■ GIVEN PASSAGE
========================================

The option of bringing Labor into the government may itself frighten some Likud members into believing that their patronage slots will be diluted. Such a move could also result in the coalition taking on a more Ashkenazic and secular hue, which would alienate three traditional pillars of Likud support: right-wing, religious, and Sephardic voters. To mollify the Likud opposition, Peres has let it be known that he will no longer insist upon becoming foreign minister. This could pacify a key opponent to Labor's entry, Foreign Minister Silvan Shalom, who sided with Sharon against Netanyahu in the October 26 vote.
Netanyahu, another important opponent, has argued that Labor would seek to roll back some of his free-market reforms. Yet, some wonder whether he is more focused on being the standard-bearer of the Likud hardliner faction against Sharon. The ostensible justification for such a stance would be Sharon's refusal to consider a disengagement referendum, which Netanyahu insists is necessary to avoid splintering the party. There have been reports, which Netanyahu has not denied, that he will challenge Sharon before the next election. Overall, Likud is divided over disengagement, but it cannot be stated with certainty whether these divisions will lead to a permanent split within the party. In any event, Sharon has put his life and political fortunes on the line in this battle for Israel's future.

========================================

■ SUPPLIED ENTRIES
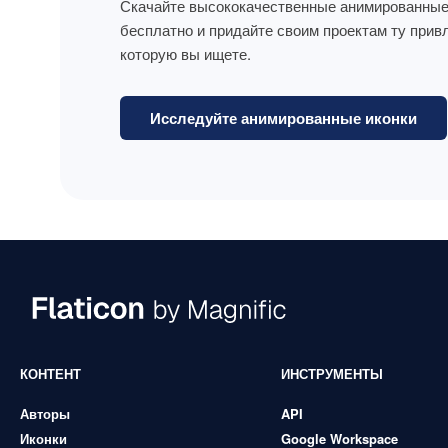
Скачайте высококачественные анимированные
бесплатно и придайте своим проектам ту прив
которую вы ищете.
Исследуйте анимированные иконки
КОНТЕНТ
ИНСТРУМЕНТЫ
Авторы
API
Иконки
Google Workspace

========================================

■ ASSIGNMENT 1
In the passage on the Likud coalition debate, who sided with Sharon against Netanyahu in the October 26 vote?
■ ASSIGNMENT 2
According to the passage on the Likud coalition debate, why could bringing Labor into the government alienate some Likud supporters?
■ ASSIGNMENT 3
State whether each statement agrees with the passage on the Likud coalition debate: (a) Peres still insists on becoming foreign minister. (b) Netanyahu has denied reports that he will challenge Sharon before the next election. (c) Sharon has refused to consider a disengagement referendum.
The data above are separate from the passage on the Likud coalition debate.

■ TASK RESULT 1
Foreign Minister Silvan Shalom.

■ TASK RESULT 2
The coalition could take on a more Ashkenazic and secular hue. That would alienate three traditional pillars of Likud support: right-wing, religious, and Sephardic voters.

■ TASK RESULT 3
(a) No: "he will no longer insist upon becoming foreign minister"
(b) No: "There have been reports, which Netanyahu has not denied, that he will challenge Sharon before the next election."
(c) Yes: "Sharon's refusal to consider a disengagement referendum"